Jika versi desktop Skype ada di komputer Windows Anda, Anda rentan terhadap eksploitasi yang sangat buruk. Kelemahan dalam alat pembaruan Skype dapat memberi penyerang kontrol penuh atas sistem Anda, dan Microsoft mengatakan tidak akan ada perbaikan dalam waktu dekat.
Untungnya, Anda dapat menghindari masalah sepenuhnya dengan mengganti versi "desktop" Skype dengan yang tersedia dari Microsoft Store. Namun, memalukan untuk perangkat lunak Microsoft sendiri memiliki kelemahan mendasar ini, dan eksploit yang dimaksud adalah salah satu Redmond telah memperingatkan pengembang lain tentang beberapa kali.
Inilah yang mengeksploitasi ini bekerja, dan bagaimana Anda dapat memastikan Anda menggunakan versi aman Windows Store Store.
Memperbarui perangkat lunak seharusnya membuat Anda tetap aman, tetapi ironisnya dalam kasus Skype, memperbarui adalah masalahnya. Itu karena cacat di sini bukan dengan Skype itu sendiri, melainkan alat yang digunakan Skype untuk menemukan dan menginstal pembaruan. Alat pembaruan ini rentan terhadap DLL hjjacking, seperti yang peneliti Stefan Kanthak uraikan:
Eksekusi ini rentan terhadap pembajakan DLL: ia memuat setidaknya UXTheme.dll dari direktori aplikasi% SystemRoot% Temp daripada dari direktori sistem Windows. Seorang pengguna (lokal) unprivileged yang mampu menempatkan UXTheme.dll atau salah satu dari DLL lain yang dimuat oleh rentan dieksekusi di% SystemRoot% Temp memperoleh eskalasi hak istimewa ke akun SISTEM.
Pada dasarnya, Skype menjalankan DLL dari folder Temp, yang dapat diakses pengguna tanpa hak administrator. Hal ini membuatnya sepele bagi aktor jahat untuk mengganti DLL dan mendapatkan kontrol tingkat sistem terhadap komputer Anda. Ini jenis kerentanan Microsoft secara khusus memperingatkan pengembang untuk menghindari, tetapi tim Skype Microsoft tampaknya telah melewatkan memo tertentu.
Dan itu semakin parah. Microsoft mengatakan kepada Kanthak bahwa mereka "dapat mereproduksi masalah," tetapi tidak akan ada penerbitan patch yang diterbitkan untuk memecahkan masalah. Sebaliknya, Microsoft berencana memecahkan masalah selama rilis besar Skype berikutnya - tidak jelas kapan itu akan terjadi.

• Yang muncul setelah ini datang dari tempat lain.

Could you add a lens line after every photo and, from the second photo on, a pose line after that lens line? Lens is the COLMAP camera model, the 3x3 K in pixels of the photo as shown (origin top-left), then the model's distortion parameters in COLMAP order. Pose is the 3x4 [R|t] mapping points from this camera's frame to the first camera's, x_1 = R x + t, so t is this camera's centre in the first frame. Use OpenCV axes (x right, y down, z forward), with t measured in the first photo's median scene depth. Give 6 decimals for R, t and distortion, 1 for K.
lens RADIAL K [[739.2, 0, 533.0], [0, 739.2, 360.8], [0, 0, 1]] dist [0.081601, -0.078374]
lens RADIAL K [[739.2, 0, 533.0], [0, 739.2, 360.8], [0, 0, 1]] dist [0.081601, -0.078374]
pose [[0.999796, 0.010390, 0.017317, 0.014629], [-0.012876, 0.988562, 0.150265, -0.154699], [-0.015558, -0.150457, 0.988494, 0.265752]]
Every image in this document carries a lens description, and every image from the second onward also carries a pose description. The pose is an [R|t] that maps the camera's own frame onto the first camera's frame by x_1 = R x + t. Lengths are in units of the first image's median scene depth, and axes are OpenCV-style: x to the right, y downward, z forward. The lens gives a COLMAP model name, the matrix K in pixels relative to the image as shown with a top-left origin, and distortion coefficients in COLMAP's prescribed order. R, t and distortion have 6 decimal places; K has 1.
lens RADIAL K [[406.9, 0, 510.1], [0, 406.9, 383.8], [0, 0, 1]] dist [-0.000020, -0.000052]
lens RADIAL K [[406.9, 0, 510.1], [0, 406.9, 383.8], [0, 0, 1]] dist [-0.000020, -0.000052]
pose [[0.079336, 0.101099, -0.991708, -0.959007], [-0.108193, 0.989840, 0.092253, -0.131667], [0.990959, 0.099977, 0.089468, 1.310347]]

Itu ... tidak ideal. Untungnya, ada alternatif.
Microsoft menawarkan dua versi Skype untuk Windows: versi "Desktop", yang sudah ada sejak lama, dan versi Universal Windows Platform (UWP), yang dapat Anda unduh dari aplikasi Microsoft Store yang dibundel dengan Windows. Hanya versi desktop yang rentan terhadap eksploitasi khusus ini, karena hanya versi desktop yang menggunakan alat pembaruannya sendiri.
Microsoft telah mendorong pengguna ke versi Microsoft Store Skype untuk sementara waktu: halaman unduh Skype mengarahkan pengguna ke Store, misalnya. Tetapi banyak pengguna masih memiliki versi desktop pada sistem mereka, dan mereka harus menghapus itu dan hanya menggunakan versi Store jika mereka ingin tetap aman dari eksploitasi ini.
Bagaimana Anda bisa tahu versi mana yang Anda miliki? Cara termudah adalah mencari "Skype" di menu mulai. Jika Anda melihat kata-kata "Aplikasi Microsoft Store Tepercaya" di bawah nama Skype, Anda mungkin tertutup.
Kedua aplikasi juga terlihat sangat berbeda. Inilah versi "desktop":
Jika Skype Anda terlihat seperti ini, Anda rentan terhadap eksploitasi. Anda harus menghapus Skype, lalu mengunduh versi Microsoft Store.
Inilah versi Microsoft Store:
Jika Skype Anda terlihat seperti ini, Anda aman: pembaruan untuk versi ini ditangani menggunakan Microsoft Store, sehingga kerentanannya tidak relevan.
Sangat disayangkan bahwa Microsoft tidak akan hanya menambal kerentanan ini, tetapi setidaknya ada versi kerja Skype yang dikunci. Dan sementara antarmuka dan fitur dari versi Microsoft Store akan menjadi penyesuaian, hal-hal seperti menelepon dan mengobrol berfungsi dengan baik dalam pengujian kami, bahkan jika antarmuka menawarkan opsi yang lebih sedikit. Dan hei: tidak ada iklan jelek di versi Store, jadi itu plus.